YOUR INSTRUCTIONS: The following data needs to be repeated exactly, with all images excluded.

Stored data entries
——————

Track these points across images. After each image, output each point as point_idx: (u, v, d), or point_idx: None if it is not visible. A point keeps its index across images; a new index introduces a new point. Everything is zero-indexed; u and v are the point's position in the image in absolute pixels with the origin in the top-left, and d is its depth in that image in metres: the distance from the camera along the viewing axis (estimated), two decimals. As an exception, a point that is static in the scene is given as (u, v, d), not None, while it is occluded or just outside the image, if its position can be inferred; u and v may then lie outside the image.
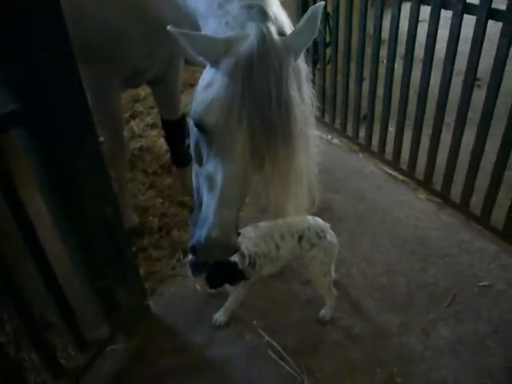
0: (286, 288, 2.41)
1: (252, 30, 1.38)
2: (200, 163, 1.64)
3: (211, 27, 1.55)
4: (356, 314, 2.30)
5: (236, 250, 1.70)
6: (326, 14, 3.69)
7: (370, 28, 3.09)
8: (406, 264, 2.55)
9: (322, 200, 1.89)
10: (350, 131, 3.64)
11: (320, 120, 3.61)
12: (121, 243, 2.01)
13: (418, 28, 2.75)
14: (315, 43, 3.73)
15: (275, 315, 2.30)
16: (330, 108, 3.74)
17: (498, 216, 2.65)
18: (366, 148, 3.51)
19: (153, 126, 3.93)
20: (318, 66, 3.82)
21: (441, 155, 2.91)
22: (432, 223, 2.83)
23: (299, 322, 2.27)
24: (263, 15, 1.41)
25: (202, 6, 1.60)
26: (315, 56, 3.83)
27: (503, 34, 2.28)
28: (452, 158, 2.82)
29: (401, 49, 2.89)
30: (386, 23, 2.90)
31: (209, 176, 1.57)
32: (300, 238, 2.09)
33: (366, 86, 3.31)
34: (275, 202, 1.65)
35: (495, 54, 2.33)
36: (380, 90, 3.18)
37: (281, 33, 1.44)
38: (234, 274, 1.95)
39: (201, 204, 1.68)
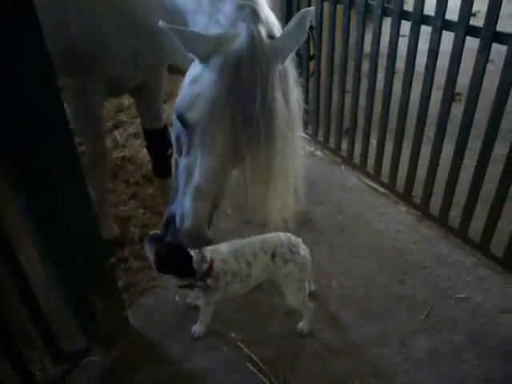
0: (266, 300, 2.40)
1: (243, 31, 1.40)
2: (180, 154, 1.67)
3: (201, 24, 1.57)
4: (335, 326, 2.31)
5: (208, 242, 1.73)
6: (309, 28, 3.73)
7: (353, 41, 3.14)
8: (385, 276, 2.57)
9: (303, 212, 1.89)
10: (332, 143, 3.67)
11: (303, 132, 3.64)
12: (99, 254, 1.99)
13: (400, 41, 2.80)
14: (299, 56, 3.76)
15: (254, 327, 2.30)
16: (313, 120, 3.77)
17: (476, 229, 2.69)
18: (348, 160, 3.54)
19: (136, 135, 3.90)
20: (300, 79, 3.85)
21: (421, 168, 2.95)
22: (411, 236, 2.86)
23: (278, 335, 2.27)
24: (255, 16, 1.43)
25: (190, 4, 1.62)
26: (298, 69, 3.86)
27: (480, 50, 2.33)
28: (431, 171, 2.86)
29: (383, 61, 2.94)
30: (369, 37, 2.94)
31: (187, 168, 1.60)
32: (273, 255, 2.08)
33: (348, 98, 3.35)
34: (254, 200, 1.67)
35: (473, 69, 2.38)
36: (362, 103, 3.22)
37: (270, 35, 1.46)
38: (183, 266, 1.92)
39: (177, 190, 1.72)
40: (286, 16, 3.50)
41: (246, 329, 2.28)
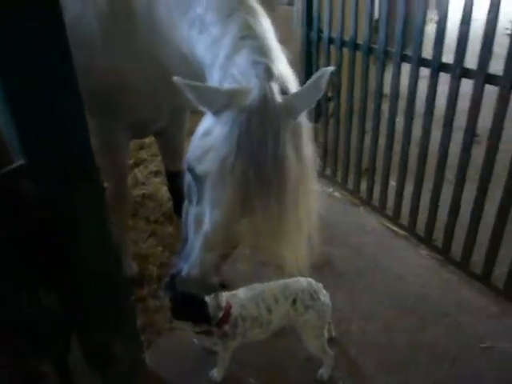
0: (285, 345, 2.35)
1: (255, 87, 1.42)
2: (190, 202, 1.68)
3: (216, 77, 1.61)
4: (355, 374, 2.25)
5: (213, 289, 1.78)
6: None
7: (373, 84, 3.19)
8: (406, 322, 2.51)
9: (322, 255, 1.88)
10: (351, 184, 3.68)
11: (321, 173, 3.66)
12: (120, 294, 2.00)
13: (419, 83, 2.83)
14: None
15: (273, 373, 2.25)
16: (332, 161, 3.80)
17: (500, 274, 2.64)
18: (367, 202, 3.54)
19: (156, 173, 3.97)
20: (320, 120, 3.90)
21: (442, 211, 2.92)
22: (432, 281, 2.81)
23: (298, 381, 2.22)
24: (268, 73, 1.46)
25: (208, 56, 1.66)
26: (318, 109, 3.92)
27: (500, 97, 2.36)
28: (452, 214, 2.83)
29: (402, 103, 2.95)
30: (388, 77, 2.98)
31: (196, 218, 1.63)
32: (294, 301, 2.06)
33: (367, 140, 3.37)
34: (265, 250, 1.68)
35: (493, 116, 2.40)
36: (382, 144, 3.24)
37: (284, 91, 1.48)
38: (199, 312, 1.91)
39: (187, 239, 1.73)
40: (305, 67, 3.59)
41: (264, 374, 2.24)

——————

EXERCISE SOLUTION:
Track these points across images. After each image, output each point as point_idx: (u, v, d), or point_idx: None if it is not visible. A point keeps its index across images; a new index introduces a new point. Everything is zero-indexed; u and v are the point's position in the image in absolute pixels with the origin in the top-left, and d is its depth in that image in metres: the distance from the camera along the viewing axis (estimated), two decimals. As an exception, a point that is static in the scene is given as (u, v, d), not None, while it is occluded or just outside the image, if its position can be inferred; u and v may then lie outside the image.
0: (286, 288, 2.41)
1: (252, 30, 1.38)
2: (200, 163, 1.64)
3: (211, 27, 1.55)
4: (356, 314, 2.30)
5: (236, 250, 1.70)
6: (326, 14, 3.69)
7: (370, 28, 3.09)
8: (406, 264, 2.55)
9: (322, 200, 1.89)
10: (350, 131, 3.64)
11: (320, 120, 3.61)
12: (121, 243, 2.01)
13: (418, 28, 2.75)
14: (315, 43, 3.73)
15: (275, 315, 2.30)
16: (330, 108, 3.74)
17: (498, 216, 2.65)
18: (366, 148, 3.51)
19: (153, 126, 3.93)
20: (318, 66, 3.82)
21: (441, 155, 2.91)
22: (432, 223, 2.83)
23: (299, 322, 2.27)
24: (263, 15, 1.41)
25: (202, 6, 1.60)
26: (315, 56, 3.83)
27: (503, 34, 2.28)
28: (452, 158, 2.82)
29: (401, 49, 2.89)
30: (386, 23, 2.90)
31: (209, 176, 1.57)
32: (300, 238, 2.09)
33: (366, 86, 3.31)
34: (275, 202, 1.65)
35: (495, 54, 2.33)
36: (380, 90, 3.18)
37: (281, 33, 1.44)
38: (234, 274, 1.95)
39: (201, 204, 1.68)
0: (266, 300, 2.40)
1: (243, 31, 1.40)
2: (180, 154, 1.67)
3: (201, 24, 1.57)
4: (335, 326, 2.31)
5: (208, 242, 1.73)
6: (309, 28, 3.73)
7: (353, 41, 3.14)
8: (385, 276, 2.57)
9: (303, 212, 1.89)
10: (332, 143, 3.67)
11: (303, 132, 3.64)
12: (99, 254, 1.99)
13: (400, 41, 2.80)
14: (299, 56, 3.76)
15: (254, 327, 2.30)
16: (313, 120, 3.77)
17: (476, 229, 2.69)
18: (348, 160, 3.54)
19: (136, 135, 3.90)
20: (300, 79, 3.85)
21: (421, 168, 2.95)
22: (411, 236, 2.86)
23: (278, 335, 2.27)
24: (255, 16, 1.43)
25: (190, 4, 1.62)
26: (298, 69, 3.86)
27: (480, 50, 2.33)
28: (431, 171, 2.86)
29: (383, 61, 2.94)
30: (369, 37, 2.94)
31: (187, 168, 1.60)
32: (273, 255, 2.08)
33: (348, 98, 3.35)
34: (254, 200, 1.67)
35: (473, 69, 2.38)
36: (362, 103, 3.22)
37: (270, 35, 1.46)
38: (183, 266, 1.92)
39: (177, 190, 1.72)
40: (286, 16, 3.50)
41: (246, 329, 2.28)
0: (285, 345, 2.35)
1: (255, 87, 1.42)
2: (190, 202, 1.68)
3: (216, 77, 1.61)
4: (355, 374, 2.25)
5: (213, 289, 1.78)
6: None
7: (373, 84, 3.19)
8: (406, 322, 2.51)
9: (322, 255, 1.88)
10: (351, 184, 3.68)
11: (321, 173, 3.66)
12: (120, 294, 2.00)
13: (419, 83, 2.83)
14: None
15: (273, 373, 2.25)
16: (332, 161, 3.80)
17: (500, 274, 2.64)
18: (367, 202, 3.54)
19: (156, 173, 3.97)
20: (320, 120, 3.90)
21: (442, 211, 2.92)
22: (432, 281, 2.81)
23: (298, 381, 2.22)
24: (268, 73, 1.46)
25: (208, 56, 1.66)
26: (318, 109, 3.92)
27: (500, 97, 2.36)
28: (452, 214, 2.83)
29: (402, 103, 2.95)
30: (388, 77, 2.98)
31: (196, 218, 1.63)
32: (294, 301, 2.06)
33: (367, 140, 3.37)
34: (265, 250, 1.68)
35: (493, 116, 2.40)
36: (382, 144, 3.24)
37: (284, 91, 1.48)
38: (199, 312, 1.91)
39: (187, 239, 1.73)
40: (305, 67, 3.59)
41: (264, 374, 2.24)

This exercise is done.